If you take a Marxian view on this, obviously capitalism is a system which was based on the exploitation of the worker so the idea was to reduce the worker’s pay to as little as possible – just pay the worker enough so the worker can survive and come back the next day. And obviously that has worked very well for capitalism. However I think the prosumer is an amazing gift to the capitalist. All of a sudden you have a whole mass of people who are willing to do all sorts of work for nothing, for no pay at all. I’m not sure and I guess if you take business literature on this topic which comes under topics like «co-creation», the business orientation toward this is not to look at this from the point of view of exploitation. But I do think of it as a kind of exploitation because the level of exploitation of a prosumer is in many ways much greater than the level of exploitation of a worker. You have to pay workers something, you have to provide them with various sorts of things and in the case of prosumers you don’t pay them anything and they provide everything – their own computers, their own electricity, their labor power – they do it all for nothing. This is a controversial issue and other people argue: «How can you call it exploitation? People love to do this, they have fun doing this, they are fulfilling themselves and therefore it’s not exploitation».

NP: Well, personally I can interpret this as a personal love for being exploited which is a neo-Freudian way of approaching it.
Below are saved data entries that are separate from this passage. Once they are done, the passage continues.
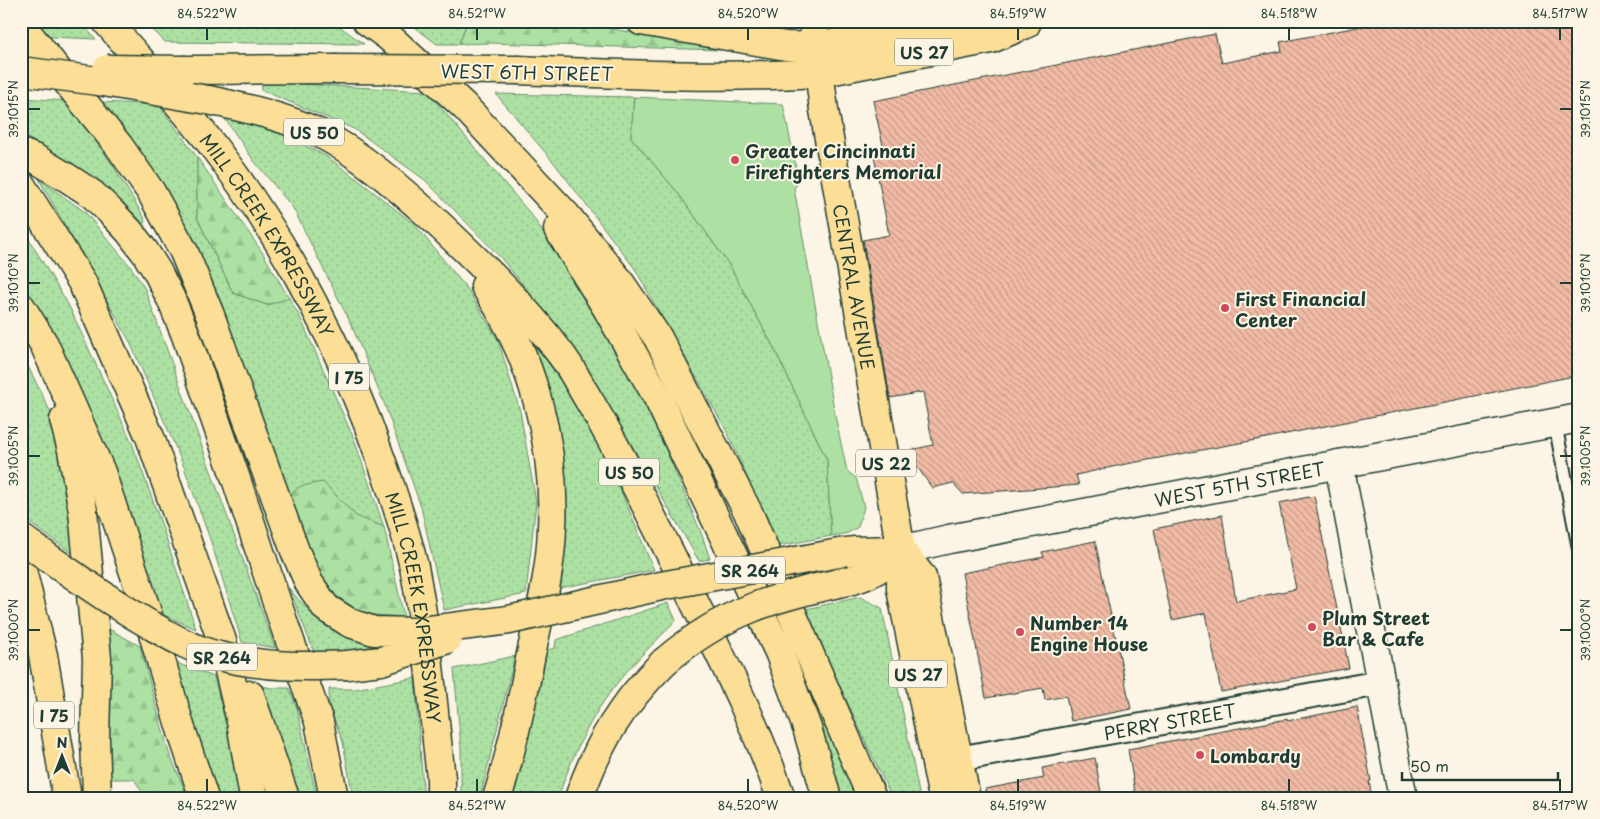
<svg xmlns="http://www.w3.org/2000/svg" width="1600" height="819" font-family="'Playpen Sans',sans-serif">
<style>
.grass{fill:url(#grass-dots);stroke:#668f6c}
.forest{fill:url(#forest-firs);stroke:#668f6c}
.green{fill:#ace1a3;stroke:#668f6c}
.building{fill:url(#building-back-hatch);stroke:#1f3d34}
.lines{fill:none;stroke-linecap:round;stroke-linejoin:round}
.service-casing{stroke:#1f3d34;stroke-width:16}
.minor-casing{stroke:#1f3d34;stroke-width:28}
.tertiary-casing{stroke:#1f3d34;stroke-width:31}
.primary-casing{stroke:#1f3d34;stroke-width:31}
.motorway-casing{stroke:#1f3d34;stroke-width:31}
.service{stroke:#fcf5e5;stroke-width:12}
.minor{stroke:#fcf5e5;stroke-width:24}
.tertiary{stroke:#fcf5e5;stroke-width:28}
.primary{stroke:#fcde96;stroke-width:28}
.motorway{stroke:#fcde96;stroke-width:28}
.motorway-bridge-casing{stroke:#1f3d34;stroke-width:31;stroke-linecap:butt}
.motorway-bridge{stroke:#fcde96;stroke-width:28}
.ticks{fill:none;stroke:#1f3d34;stroke-width:2}
.poi-dot{fill:#d1495b;stroke:#fcf5e5;stroke-width:2}
.labels{text-anchor:middle;dominant-baseline:central;stroke-width:4;stroke-linejoin:round;paint-order:stroke}
.shield{fill:#fcf5e5;stroke:#617469;stroke-width:1}
.shield-label{font-size:16px;font-weight:bold;fill:#1f3d34}
.street-label{font-size:18px;fill:#1f3d34;stroke:#fcf5e5}
.poi-label{font-size:18px;font-weight:bold;fill:#1f3d34;stroke:#fcf5e5;text-anchor:start}
.neatline{fill:none;stroke:#1f3d34;stroke-width:2}
.ticks-label{font-size:12px;text-anchor:middle;fill:#1f3d34}
</style>
<defs>
<pattern id="grass-dots" width="8" height="8" patternUnits="userSpaceOnUse" patternTransform="scale(1.25)"><rect width="8" height="8" fill="#ace1a3"/><path d="M2 2h.1M6 6h.1" fill="none" stroke="#94c28d" stroke-width="1.8" stroke-linecap="round"/></pattern>
<pattern id="forest-firs" width="22" height="20" patternUnits="userSpaceOnUse" patternTransform="scale(1.25)"><rect width="22" height="20" fill="#ace1a3"/><path d="M5 1l3.5 6h-7zM16 11l3.5 6h-7z" fill="#94c28d"/></pattern>
<pattern id="building-back-hatch" width="6" height="6" patternUnits="userSpaceOnUse" patternTransform="scale(1.25)"><rect width="6" height="6" fill="#f2bba5"/><path d="M-1 5l2 2M0 0l6 6M5-1l2 2" fill="none" stroke="#c39987"/></pattern>
</defs>
<rect width="100%" height="100%" fill="#fcf5e5"/>
<filter id="ink" filterUnits="userSpaceOnUse"><feTurbulence type="fractalNoise" baseFrequency=".02" numOctaves="2"/><feDisplacementMap in="SourceGraphic" scale="10" xChannelSelector="R" yChannelSelector="G"/><feConvolveMatrix kernelMatrix="1 2 1 2 8 2 1 2 1" color-interpolation-filters="sRGB"/></filter>
<g filter="url(#ink)">
<path class="grass" d="M 35,21 L 79,21 L 96,39 L 51,37 Z
M 144,21 L 332,21 L 364,44 L 165,42 Z
M 406,21 L 474,21 L 466,25 L 459,44 L 437,44 Z
M 263,82 L 427,91 L 533,217 L 637,381 L 702,535 L 710,559 L 699,561 L 620,425 L 556,325 L 500,257 L 425,180 L 354,129 L 261,90 Z
M 496,94 L 634,97 L 631,137 L 678,193 L 730,266 L 775,350 L 827,460 L 831,536 L 778,546 L 726,430 L 635,269 L 555,164 Z
M 21,98 L 69,101 L 112,164 L 144,217 L 147,240 L 125,210 L 77,167 L 21,134 Z
M 102,102 L 159,105 L 197,157 L 197,217 L 233,293 L 267,305 L 289,298 L 300,317 L 354,439 L 384,527 L 356,516 L 323,482 L 287,497 L 152,170 Z
M 223,116 L 253,124 L 283,135 L 326,156 L 361,182 L 415,225 L 468,290 L 498,340 L 520,411 L 536,502 L 526,594 L 444,610 L 421,507 L 384,403 L 350,322 L 293,208 L 254,161 Z
M 39,179 L 85,212 L 131,267 L 145,289 L 275,648 L 242,642 L 211,542 L 184,467 L 142,370 L 129,340 Z
M 21,226 L 69,306 L 132,443 L 161,523 L 196,629 L 157,612 L 42,316 L 21,286 Z
M 536,346 L 572,396 L 613,472 L 654,570 L 554,589 L 528,351 Z
M 21,352 L 51,413 L 65,462 L 79,558 L 21,517 Z
M 289,588 C 315,622 338,632 377,646 L 342,651 L 314,652 Z
M 860,597 L 882,608 L 920,798 L 892,798 L 833,672 L 806,609 Z
M 668,603 L 676,620 C 657,641 635,660 618,682 C 590,717 572,756 558,798 L 513,798 L 535,709 L 547,650 L 555,648 L 556,640 Z
M 515,656 L 480,798 L 461,798 L 461,748 L 454,669 Z
M 171,661 L 214,677 L 232,747 L 241,798 L 216,798 Z
M 802,669 L 856,798 L 836,798 L 824,744 Z
M 415,678 L 423,788 L 422,798 L 353,798 L 343,742 L 329,706 L 329,689 L 355,689 Z
M 257,685 L 272,688 L 289,688 L 297,708 L 317,798 L 294,798 Z"/>
<path class="forest" d="M 474,21 L 573,21 L 720,50 L 489,43 L 459,44 L 466,25 Z
M 197,157 L 262,252 L 289,298 L 267,305 L 233,293 L 197,217 Z
M 323,482 L 356,516 L 384,527 L 404,617 L 374,615 L 355,609 L 328,590 L 312,557 L 287,497 L 301,486 Z
M 109,629 L 140,646 L 168,750 L 188,798 L 146,798 L 134,779 L 109,779 Z"/>
<path class="green" d="M 634,97 L 783,104 L 799,182 L 794,188 L 836,420 L 847,471 L 856,478 L 864,507 L 858,527 L 848,533 L 831,536 L 827,460 L 775,350 L 730,266 L 678,193 L 631,137 Z"/>
<path class="building" d="M 1367,21 L 1579,21 L 1579,375 L 1261,439 L 1121,465 L 1076,475 L 1079,485 L 963,494 L 953,483 L 932,488 L 906,451 L 933,445 L 923,392 L 890,398 L 863,240 L 889,235 L 874,156 L 885,154 L 873,101 L 1215,34 L 1222,63 L 1282,51 L 1280,42 L 1368,25 Z
M 1314,496 L 1349,668 L 1221,692 L 1206,613 L 1172,620 L 1154,529 L 1222,515 L 1236,601 L 1296,589 L 1279,503 Z
M 1095,541 L 1131,709 L 1071,721 L 1066,696 L 1045,700 L 1043,688 L 986,698 L 962,573 L 1044,557 L 1042,552 Z
M 1357,707 L 1371,781 L 1369,781 L 1372,798 L 1136,798 L 1128,749 L 1287,719 L 1287,721 Z
M 1095,758 L 1102,798 L 986,798 L 985,789 L 1044,778 L 1042,768 Z"/>
<g class="lines">
<defs>
<path id="service" d="M 1555,423 L 1579,549"/>
<g id="minor">
<path id="s1" d="M 958,759 L 1380,683"/>
</g>
<g id="tertiary">
<path d="M 1339,464 L 1403,798"/>
<path id="s2" d="M 901,550 L 949,539 L 1579,418"/>
</g>
<g id="primary">
<path id="s3" d="M 813,21 L 824,110 L 901,550 L 901,589 L 943,798"/>
<path d="M 817,47 L 852,40 L 981,21"/>
<path d="M 819,73 L 991,39 L 1026,24"/>
<path d="M 901,550 L 922,577 L 966,798"/>
</g>
<g id="motorway">
<path id="s4" d="M 106,21 C 143,64 182,105 216,150 C 288,244 345,355 383,465 C 395,499 406,532 414,567 C 428,636 433,708 441,778 L 441,798"/>
<path d="M 367,21 L 389,37 L 464,106 L 566,215 L 617,278 L 658,338 L 749,514 L 872,798"/>
<path d="M 641,21 L 786,46 L 817,47"/>
<path d="M 21,25 L 119,146 L 151,192 L 184,252 L 210,315 L 295,551 L 309,583 L 326,608 L 350,623"/>
<path d="M 186,70 L 335,69"/>
<path d="M 519,70 C 619,74 719,79 819,73"/>
<path d="M 208,100 C 247,108 285,117 321,134 C 362,155 396,186 430,216 C 475,258 523,304 560,353 C 572,368 580,386 590,402 C 623,457 651,516 680,573 C 716,647 755,720 781,798"/>
<path d="M 21,153 L 36,159 L 66,177 L 92,194 L 112,213 L 129,231 L 145,252 L 157,271 L 171,299 L 185,333 L 236,479 L 285,627 L 319,722 L 334,798"/>
<path d="M 21,185 L 82,282 L 150,437 L 222,641 L 241,722 L 254,798"/>
<path d="M 558,229 L 608,310 L 658,398 L 779,652 L 807,728 L 827,798"/>
<path d="M 485,286 C 532,355 556,444 552,527 C 551,570 540,612 531,654 C 522,702 512,751 497,798"/>
<path d="M 21,307 L 44,344 L 101,472 L 145,606 L 180,726 L 204,798"/>
<path d="M 64,420 L 72,450 L 83,511 L 97,658 L 95,739 L 97,798"/>
<path d="M 839,553 L 855,551 L 901,550"/>
<path d="M 21,566 L 43,655 L 67,798"/>
<path d="M 852,580 C 875,574 884,565 901,550"/>
<path d="M 347,665 L 381,661"/>
<path d="M 250,695 L 285,798"/>
<path d="M 579,798 C 599,741 621,705 664,662"/>
</g>
</defs>
<use href="#service" class="service-casing"/>
<use href="#minor" class="minor-casing"/>
<use href="#tertiary" class="tertiary-casing"/>
<use href="#primary" class="primary-casing"/>
<use href="#motorway" class="motorway-casing"/>
<use href="#service" class="service"/>
<use href="#minor" class="minor"/>
<use href="#tertiary" class="tertiary"/>
<use href="#primary" class="primary"/>
<use href="#motorway" class="motorway"/>
<defs>
<path id="motorway-bridge" d="M 107,69 L 186,70
M 335,69 L 519,70
M 21,71 L 98,81 L 208,100
M 21,538 C 63,568 103,597 147,623 C 170,636 193,650 219,656 C 262,667 304,667 347,665
M 350,623 L 374,631 L 414,632 L 509,620 L 661,586 L 839,553
M 381,661 L 448,639
M 664,662 C 725,610 775,597 852,580"/>
</defs>
<use href="#motorway-bridge" class="motorway-bridge-casing"/>
<use href="#motorway-bridge" class="motorway-bridge"/>
</g>
</g>
<path class="ticks" d="M 207,28 L 207,40M 477,28 L 477,40M 748,28 L 748,40M 1018,28 L 1018,40M 1289,28 L 1289,40M 1560,28 L 1560,40M 28,109 L 40,109M 1560,109 L 1572,109M 28,283 L 40,283M 1560,283 L 1572,283M 28,456 L 40,456M 1560,456 L 1572,456M 28,630 L 40,630M 1560,630 L 1572,630M 207,779 L 207,792M 477,779 L 477,792M 748,779 L 748,792M 1018,779 L 1018,792M 1289,779 L 1289,792M 1560,779 L 1560,792"/>
<g class="poi-dot">
<circle cx="735" cy="160" r="5"/>
<circle cx="1225" cy="308" r="5"/>
<circle cx="1312" cy="627" r="5"/>
<circle cx="1020" cy="632" r="5"/>
<circle cx="1200" cy="755" r="5"/>
</g>
<g class="labels">
<g class="shield">
<rect x="895" y="38.5" width="58" height="27" rx="4"/>
<rect x="284" y="118.5" width="60" height="27" rx="4"/>
<rect x="329" y="363.5" width="40" height="27" rx="4"/>
<rect x="856" y="449.5" width="60" height="27" rx="4"/>
<rect x="599" y="458.5" width="60" height="27" rx="4"/>
<rect x="715" y="556.5" width="70" height="27" rx="4"/>
<rect x="187" y="643.5" width="70" height="27" rx="4"/>
<rect x="889" y="660.5" width="58" height="27" rx="4"/>
<rect x="34" y="701.5" width="40" height="27" rx="4"/>
</g>
<g class="shield-label">
<text x="924" y="52">US 27</text>
<text x="314" y="132">US 50</text>
<text x="349" y="377">I 75</text>
<text x="886" y="463">US 22</text>
<text x="629" y="472">US 50</text>
<text x="750" y="570">SR 264</text>
<text x="222" y="657">SR 264</text>
<text x="918" y="674">US 27</text>
<text x="54" y="715">I 75</text>
</g>
<g class="street-label">
<text transform="translate(527 72) rotate(1)">WEST 6TH STREET</text>
<text stroke="none"><textPath href="#s4" startOffset="269">MILL CREEK EXPRESSWAY</textPath></text>
<text stroke="none"><textPath href="#s3" startOffset="269">CENTRAL AVENUE</textPath></text>
<text stroke="none"><textPath href="#s2" startOffset="345">WEST 5TH STREET</textPath></text>
<text stroke="none"><textPath href="#s4" startOffset="674">MILL CREEK EXPRESSWAY</textPath></text>
<text stroke="none"><textPath href="#s1" startOffset="215">PERRY STREET</textPath></text>
</g>
<g class="poi-label">
<text x="745" y="150">Greater Cincinnati<tspan x="745" dy="21">Firefighters Memorial</tspan></text>
<text x="1235" y="298">First Financial<tspan x="1235" dy="21">Center</tspan></text>
<text x="1322" y="617">Plum Street<tspan x="1322" dy="21">Bar &amp; Cafe</tspan></text>
<text x="1030" y="622">Number 14<tspan x="1030" dy="21">Engine House</tspan></text>
<text x="1210" y="755">Lombardy</text>
</g>
</g>
<rect width="1600" height="819" fill="none" stroke="#fcf5e5" stroke-width="55"/>
<g transform="translate(62 756)" stroke="#fcf5e5" stroke-width="4" paint-order="stroke">
<path d="M0-4L9 19L0 12L-9 19Z" fill="#1f3d34"/>
<text y="-8" font-size="14" font-weight="bold" text-anchor="middle" fill="#1f3d34">N</text>
</g>
<path d="M1402 772v8h156v-8" fill="none" stroke="#1f3d34" stroke-width="2.5"/>
<text x="1410" y="772" font-size="15" fill="#1f3d34" stroke="#fcf5e5" stroke-width="4" paint-order="stroke">50 m</text>
<rect x="28" y="28" width="1544" height="764" class="neatline"/>
<g class="ticks-label">
<text x="207" y="18">84.522°W</text>
<text x="477" y="18">84.521°W</text>
<text x="748" y="18">84.520°W</text>
<text x="1018" y="18">84.519°W</text>
<text x="1289" y="18">84.518°W</text>
<text x="1560" y="18">84.517°W</text>
<text transform="translate(14 109) rotate(-90)" y="4">39.1015°N</text>
<text transform="translate(1586 109) rotate(-90)" y="4">39.1015°N</text>
<text transform="translate(14 283) rotate(-90)" y="4">39.1010°N</text>
<text transform="translate(1586 283) rotate(-90)" y="4">39.1010°N</text>
<text transform="translate(14 456) rotate(-90)" y="4">39.1005°N</text>
<text transform="translate(1586 456) rotate(-90)" y="4">39.1005°N</text>
<text transform="translate(14 630) rotate(-90)" y="4">39.1000°N</text>
<text transform="translate(1586 630) rotate(-90)" y="4">39.1000°N</text>
<text x="207" y="810">84.522°W</text>
<text x="477" y="810">84.521°W</text>
<text x="748" y="810">84.520°W</text>
<text x="1018" y="810">84.519°W</text>
<text x="1289" y="810">84.518°W</text>
<text x="1560" y="810">84.517°W</text>
</g>
</svg>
Another example of what you are saying, George, is IKEA type of furniture.

GR: Absolutely.

NP: The whole business of IKEA is based on that you build your own furniture using your own labor and your tools and this is why – they say – it’s cheaper than in other stores although it is not cheaper, I guess, at least in our country. This is what we can call «the hidden exploitation».

GR: IKEA is a good example and you could think of it as a new form of false consciousness, I suppose: we all think we are having all sorts of fun putting together IKEA furniture or doing any number of these prosumption tasks but you are still doing lots of work for them that they used to have to pay people to do. Now you are doing it for them and you are doing it for nothing. And you are smiling as you do it – it’s ideal from the capitalist point of view.

* * *

NP: Another issue, a very sharp one. Can you, at least at some point, give an example of prosumer strategies at the universities, in high education, since you are an expert on McDonalds university? Do you think that we have prosumer phenomena in this shere?

GR: Well, I think online universities would be more ideal prosumer kind of universities where professors are doing little or no work and the students are at home on their computers basically educating themselves, using the variety of things that have been provided by the universities. That would be the major example.

NP: Usually it is considered – at least in our country and I’m sure in the US as well – to be very progressive, to be very up-to-date to enable students to work themselves on searching the information or just educating themselves instead of teaching them certain things in class.

GR: I’m sure that ideology exists; it is also a lot cheaper, right? They don’t have to pay me or they don’t have to pay you. I don’t have to be here – go off on the Internet, look up my papers and read them – and I will give you a multiple choice exam that you can take at home. That would be ideal from the university’s point of view but I’m not sure it is ideal from the educational point of view. It is probably a good idea that we have combine traditional kinds of education with using that to have students go off and create acknowledge themselves or find knowledge for themselves. But I’m not sure that we want to go to the university where students are prosuming their entire education. I would be troubled by that – I guess because I would be out of the job.